Say what!?
Never in a million years did I ever think I would be leaving my Idaho home. It’s all I’ve ever known. I grew up here, and I’ve never lived more than 30 minutes away from my parents. I will now be going from 30 minutes to 4 hours.
I know, I know. It’s wild!
Riley and I have always talked about moving, but it was more just fantasy talk to escape our reality.
We’ve had people tell us we are making a mistake by moving. That we are selfish, and it’s not the right move.
As hard as it is to drown out their voices, we just brush it off. It still hurts, but we genuinely believe in our hearts that this is the best possible move for us.
After the intensive in March, a lot of things came to light for us. We want to be closer to Addo recovery. We want to be away from family but not too far. Only have each other to lean on. This move does not just benefit us as a couple. Our oldest child has more resources where we are going, to better help serve him and his needs.
We listed our house in mid-April. Within 4 hours, we got an offer above asking price. Of course, we took it.
That weekend we went to Utah to look at neighborhoods. We looked at places from Price, Provo, Orem, and Salt Lake. While there, Riley got called in for a job interview. How perfect! Our jobs will be within 5 minutes from each other. We made an offer on the house the next day. They rejected us. Things obviously can't go that smoothly.
We went down the next weekend and looked at homes.
Nothing!
What a wasted trip. But I kept thinking, if God wants us there, he will put us there. It will just be on his timing and not ours. The second we pull into our driveway, a new home is listed in our price range. Checks off all the boxes, and it's in our favorite area. We made an offer within an hour. The next day they accepted our offer.
Wow! That is fast. Is this real?
The home inspection happens a day later. Our house closes this week, and Riley starts his job on the 18th. How the crap did everything just fall into place in such a short amount of time!?
I message my work bestie, And his response made my heart swell.
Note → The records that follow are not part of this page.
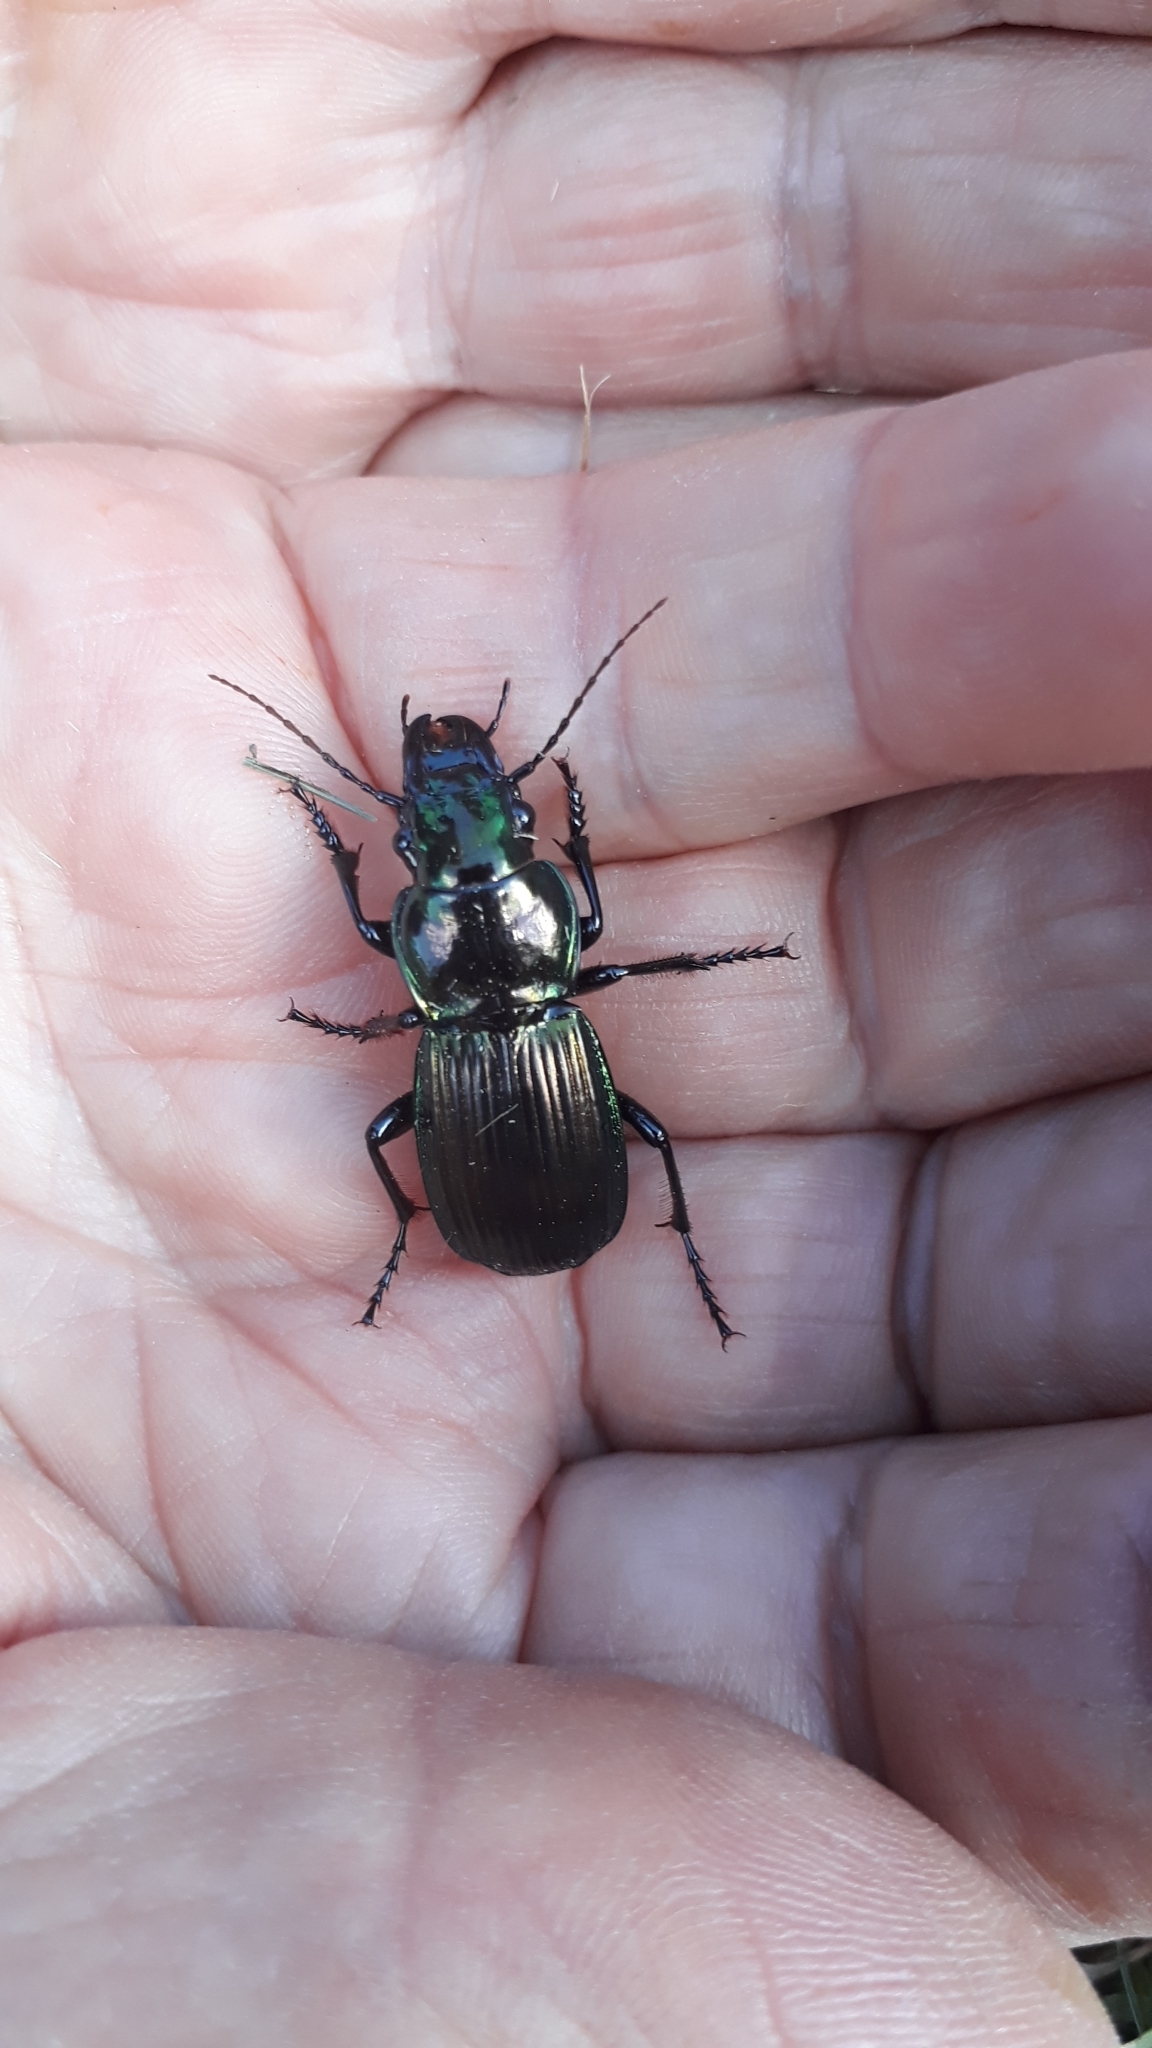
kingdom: Animalia
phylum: Arthropoda
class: Insecta
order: Coleoptera
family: Carabidae
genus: Megadromus
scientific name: Megadromus antarcticus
”So that is great news! I will miss you tons! So you better not forget me!!! It is incredible to me how quickly the Lord makes things happen for us when the time is right! The time is right!!! I am glad we will still be besties no matter what!!!”-Mike ♥️
The time is right. I am incredibly excited but so sad. My big Mike is the main reason I have not only survived but thrived at my job. When someone believes in you and pushes you and stands by you no matter what, it is remarkable how far you will go.
I am unbelievably thankful that my job will allow me to transfer. It's honestly the best job I've ever had. I'm going to miss the people at this center so much.
I have been truly blessed in the past three years, and they have also been the hardest years of my life. It is time for a change. And change is what is happening. We are excited about our new adventures and will miss all of those we care about in Idaho. But it's only a few hours away.
Our next two weeks will be busy with packing and unpacking. You know, doing the whole moving thing.
Good bye Idaho. Hello Tooele Utah 😍
I love you! You are worth it, and deserve the best. Great things will come your way. It just takes time.
remember, I’m always here for you friend, and I’m cheering for you!